WRITTEN TASKS
A) The two sentences beginning "She had to" in the essay excerpt on Bishop's drafts say what Bishop had to do. List every verb those sentences use for those actions.
B) In the listing, write out everything from the line containing "Is point (180, 362)" down to the line containing "Does point (289, 509)", both lines included. Replace "white fabric bag at center" with "white canvas bag at center" wherever it occurs and leave everything else unchanged.

In short I wish Bishop's drafts were posted online. I am sure Bishop’s instructions to Methfessel were NOT to make them public. Accordingly to this day apparently, all Bishop’s drafts of poems are in a collection at the Vassar College Library. For example, the collection holds seventeen drafts of "One Art.”

Below, I advance a somewhat muddled hypothesis that the suppressed textuality of Bishop's drafts represents a force, which she felt necessary to conceal, but which today with different social norms and internet pushbutton publishing, is becoming more revealed. I detect such revealing or revelation in Barbra's poem noted below, which in its phrasing alludes to some phrasing in "One Art," specifically, "the art of losing."


I met Barbra in Florida. She walked into the courtyard of the dimming evening. This was in front of the bookshop. Little yellow lights on the tables, candles. Water beads oval shanks of glasses.

Set a trap and forget it;
you will know when it’s worked.

One or two of the other presences there seemed partially trapped in her. I understood the mystery and delicacy of the situation, but little else. One other’s voice was as if dipping and hiding, like a skipping-away evasion. Most everyone there had warmth for her. She brought a presence, a gravitas. Although she had written poems, she was neither dead nor subsidized. Having to drive and work, she composed musical poems
Reflecting her moods. It seemed like a regular situation. But the
Suppressed time-energy of Elizabeth Bishop’s destroyed and hidden drafts came in and became part of her energy. For even unwritten, erased or deleted words have an equal effect on time alteration. Certain silences afflicted her, one might say, affecting Weil. Neither Nightingale nor Bishop was all that affected. Nightingale because of her receptiveness and tolerance was as good a candidate as any for the secret reception of Bishop’s never-published drafts, the energies of their being-silenced. In the way that the base of a dam feels terser, against the palm of the hand, even though it’s the same concrete as a sidewalk. There is more behind it than behind the sidewalk -- this silenced force seems to press through -- at least at the level of mood -- once we realize and carry around a perception in our heads about all the invisible and walled-off reservoir back there, out in back of language, in the silenced reality that bears the actual marks and traces of the same forces that made Bishop silenced, in her drafts -- she made her first drafts of poems at an enormous distance from where they would end up, revised. She had to climb, erase her way up the mountain of corrections. She had to punish and delete the word, replace with the new word. One reason Nightingale existed was to loosen up this tight-knit crosshatched depth in that which had passed through Bishop and been secreted into the drafts.

RECORDS FOR THE EXERCISE

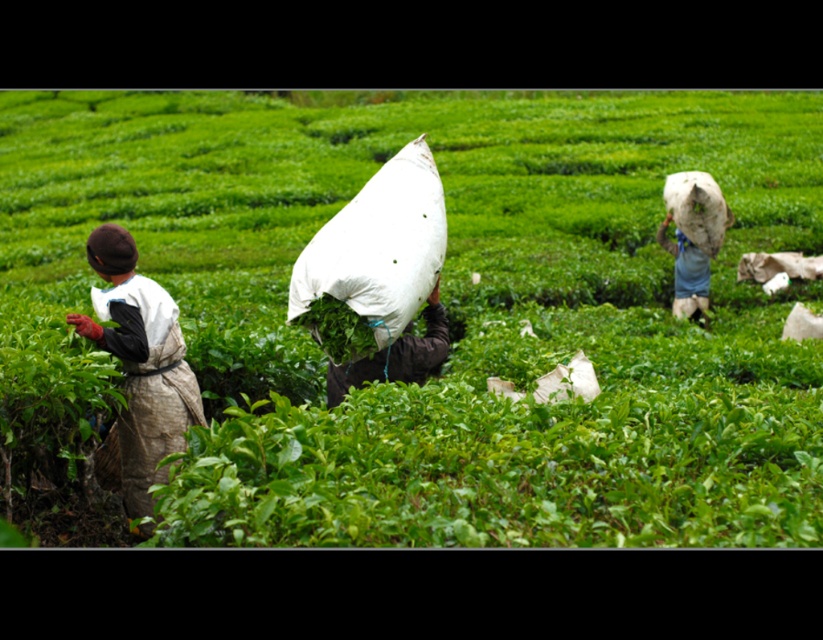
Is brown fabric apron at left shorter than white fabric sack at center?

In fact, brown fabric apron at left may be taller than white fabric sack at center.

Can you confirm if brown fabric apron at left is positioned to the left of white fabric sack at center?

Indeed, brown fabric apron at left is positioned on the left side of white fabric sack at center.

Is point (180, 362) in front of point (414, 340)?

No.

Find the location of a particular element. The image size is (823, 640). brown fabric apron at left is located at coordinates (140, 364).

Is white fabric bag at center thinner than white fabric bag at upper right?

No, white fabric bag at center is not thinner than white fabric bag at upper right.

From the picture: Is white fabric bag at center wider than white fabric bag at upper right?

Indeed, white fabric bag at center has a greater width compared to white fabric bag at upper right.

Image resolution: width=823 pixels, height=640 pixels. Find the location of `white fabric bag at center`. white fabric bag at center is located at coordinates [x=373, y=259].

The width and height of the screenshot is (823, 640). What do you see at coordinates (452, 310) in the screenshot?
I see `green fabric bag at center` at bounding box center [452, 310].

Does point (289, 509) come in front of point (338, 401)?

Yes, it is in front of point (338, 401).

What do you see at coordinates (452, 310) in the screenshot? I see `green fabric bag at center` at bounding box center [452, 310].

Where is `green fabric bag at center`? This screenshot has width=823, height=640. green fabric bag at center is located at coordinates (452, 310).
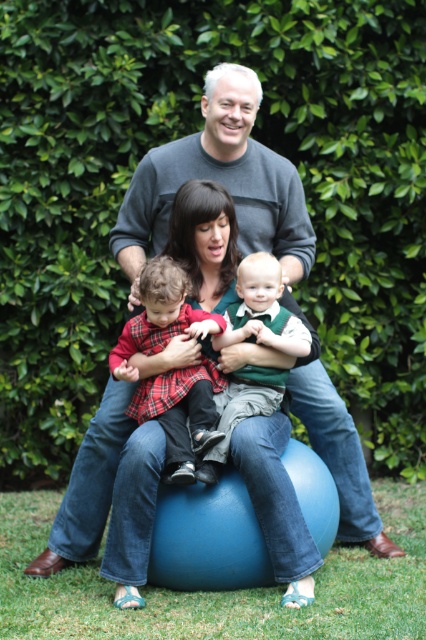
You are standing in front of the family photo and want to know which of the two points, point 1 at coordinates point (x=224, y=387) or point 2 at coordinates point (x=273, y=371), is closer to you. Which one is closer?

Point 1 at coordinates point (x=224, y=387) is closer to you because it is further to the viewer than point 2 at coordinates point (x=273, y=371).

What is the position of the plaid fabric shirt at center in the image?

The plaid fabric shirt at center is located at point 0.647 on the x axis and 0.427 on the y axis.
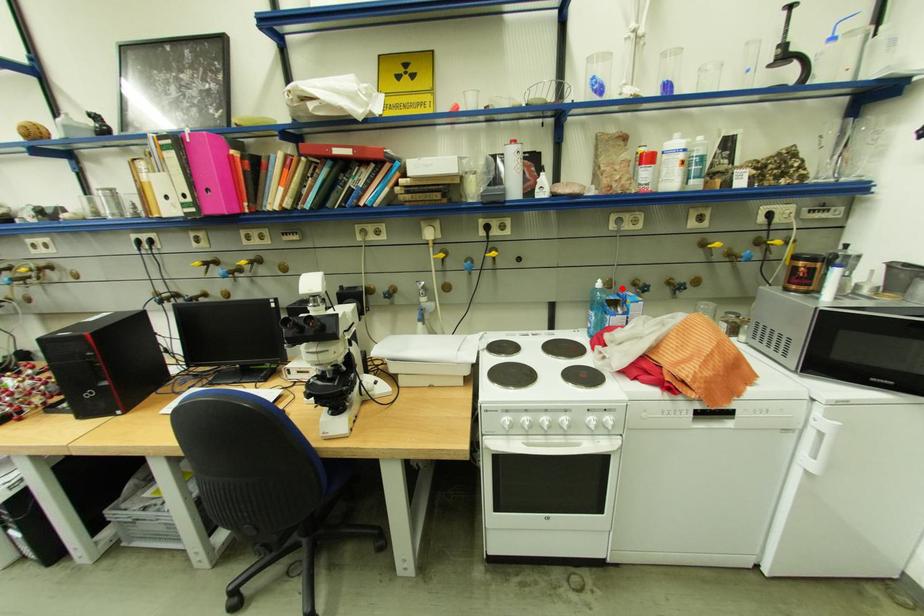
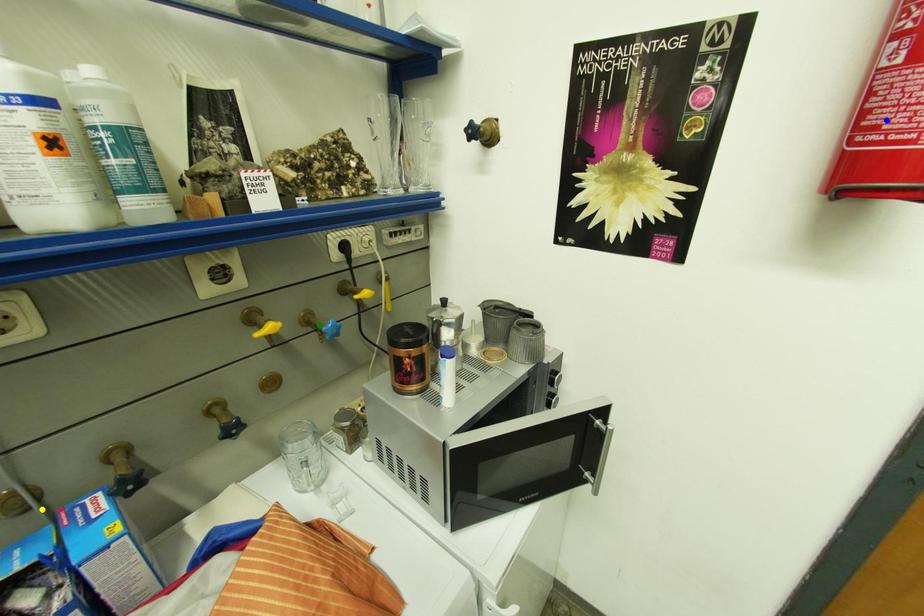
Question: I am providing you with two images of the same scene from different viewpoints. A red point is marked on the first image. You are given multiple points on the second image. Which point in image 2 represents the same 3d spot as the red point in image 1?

ANSWERS IN ORDER
A) climb, erase, punish, delete, replace

B)
Is point (180, 362) in front of point (414, 340)?

No.

Find the location of a particular element. The image size is (823, 640). brown fabric apron at left is located at coordinates (140, 364).

Is white canvas bag at center thinner than white fabric bag at upper right?

No, white canvas bag at center is not thinner than white fabric bag at upper right.

From the picture: Is white canvas bag at center wider than white fabric bag at upper right?

Indeed, white canvas bag at center has a greater width compared to white fabric bag at upper right.

Image resolution: width=823 pixels, height=640 pixels. Find the location of `white canvas bag at center`. white canvas bag at center is located at coordinates [x=373, y=259].

The width and height of the screenshot is (823, 640). What do you see at coordinates (452, 310) in the screenshot?
I see `green fabric bag at center` at bounding box center [452, 310].

Does point (289, 509) come in front of point (338, 401)?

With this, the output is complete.